Records shown:
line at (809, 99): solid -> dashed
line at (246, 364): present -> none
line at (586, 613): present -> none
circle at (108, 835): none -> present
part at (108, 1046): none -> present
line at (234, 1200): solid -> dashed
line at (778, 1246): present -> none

Objective:
Reproduce all the records, substituting "absent" for each occurrence of "none" and leaving every other character as it stands.

Solution to the problem:
line at (809, 99): solid -> dashed
line at (246, 364): present -> absent
line at (586, 613): present -> absent
circle at (108, 835): absent -> present
part at (108, 1046): absent -> present
line at (234, 1200): solid -> dashed
line at (778, 1246): present -> absent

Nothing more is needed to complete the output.